● **Data to use**:
● ● ●

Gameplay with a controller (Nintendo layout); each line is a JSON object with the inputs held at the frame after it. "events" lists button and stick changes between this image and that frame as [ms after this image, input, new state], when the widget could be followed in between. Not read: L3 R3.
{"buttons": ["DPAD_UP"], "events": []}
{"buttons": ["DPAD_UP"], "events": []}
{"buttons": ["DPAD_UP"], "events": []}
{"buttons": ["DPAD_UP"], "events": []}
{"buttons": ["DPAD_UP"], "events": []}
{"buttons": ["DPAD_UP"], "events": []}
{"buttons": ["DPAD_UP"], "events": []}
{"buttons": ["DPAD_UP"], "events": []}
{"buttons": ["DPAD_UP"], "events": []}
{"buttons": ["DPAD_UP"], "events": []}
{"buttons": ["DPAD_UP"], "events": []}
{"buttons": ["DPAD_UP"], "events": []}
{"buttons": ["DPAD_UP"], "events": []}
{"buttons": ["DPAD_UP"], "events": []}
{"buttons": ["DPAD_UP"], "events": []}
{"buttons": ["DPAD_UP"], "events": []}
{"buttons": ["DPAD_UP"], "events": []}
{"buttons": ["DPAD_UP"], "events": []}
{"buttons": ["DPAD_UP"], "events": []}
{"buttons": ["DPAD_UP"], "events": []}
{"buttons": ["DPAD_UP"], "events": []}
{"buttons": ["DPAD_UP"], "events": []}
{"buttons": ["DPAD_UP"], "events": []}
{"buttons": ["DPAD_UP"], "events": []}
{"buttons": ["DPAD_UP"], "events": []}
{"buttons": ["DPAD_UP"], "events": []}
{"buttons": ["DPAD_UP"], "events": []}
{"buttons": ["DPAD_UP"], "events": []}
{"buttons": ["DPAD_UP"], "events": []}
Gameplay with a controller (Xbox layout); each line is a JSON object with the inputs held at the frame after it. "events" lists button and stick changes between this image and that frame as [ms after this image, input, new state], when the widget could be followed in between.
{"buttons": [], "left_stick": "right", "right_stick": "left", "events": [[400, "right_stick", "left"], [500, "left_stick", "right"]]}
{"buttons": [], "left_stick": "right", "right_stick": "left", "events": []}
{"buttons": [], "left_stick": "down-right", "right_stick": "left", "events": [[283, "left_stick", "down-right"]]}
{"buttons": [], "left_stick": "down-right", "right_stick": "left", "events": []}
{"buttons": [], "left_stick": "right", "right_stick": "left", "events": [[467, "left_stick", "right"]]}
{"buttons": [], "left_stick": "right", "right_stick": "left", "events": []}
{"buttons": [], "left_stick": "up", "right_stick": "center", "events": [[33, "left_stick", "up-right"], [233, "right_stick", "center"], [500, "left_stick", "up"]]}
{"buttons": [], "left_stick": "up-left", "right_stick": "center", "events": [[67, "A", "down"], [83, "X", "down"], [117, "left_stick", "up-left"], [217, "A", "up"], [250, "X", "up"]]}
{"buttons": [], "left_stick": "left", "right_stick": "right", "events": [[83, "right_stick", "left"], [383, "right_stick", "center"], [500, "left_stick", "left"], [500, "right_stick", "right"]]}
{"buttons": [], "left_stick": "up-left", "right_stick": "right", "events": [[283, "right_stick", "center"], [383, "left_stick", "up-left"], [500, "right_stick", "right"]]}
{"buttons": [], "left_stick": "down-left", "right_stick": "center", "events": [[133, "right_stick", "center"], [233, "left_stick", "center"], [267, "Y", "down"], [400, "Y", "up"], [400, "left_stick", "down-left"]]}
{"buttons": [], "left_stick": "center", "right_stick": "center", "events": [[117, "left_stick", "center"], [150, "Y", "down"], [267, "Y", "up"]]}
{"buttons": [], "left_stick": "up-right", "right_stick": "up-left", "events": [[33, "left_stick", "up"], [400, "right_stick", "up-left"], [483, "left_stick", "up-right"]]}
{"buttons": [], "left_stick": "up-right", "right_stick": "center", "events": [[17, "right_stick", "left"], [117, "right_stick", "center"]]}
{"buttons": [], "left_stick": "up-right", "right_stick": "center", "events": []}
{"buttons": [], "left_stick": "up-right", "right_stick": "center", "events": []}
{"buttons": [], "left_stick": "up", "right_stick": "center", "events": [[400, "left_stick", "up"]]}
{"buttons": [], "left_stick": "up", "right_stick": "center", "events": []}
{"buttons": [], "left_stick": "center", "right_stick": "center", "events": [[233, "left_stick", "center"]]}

● ● ●

● **Problem description**:
Across the whole listing, show each line where the word "that" occurs.

● **Solution**:
Gameplay with a controller (Nintendo layout); each line is a JSON object with the inputs held at the frame after it. "events" lists button and stick changes between this image and that frame as [ms after this image, input, new state], when the widget could be followed in between. Not read: L3 R3.
Gameplay with a controller (Xbox layout); each line is a JSON object with the inputs held at the frame after it. "events" lists button and stick changes between this image and that frame as [ms after this image, input, new state], when the widget could be followed in between.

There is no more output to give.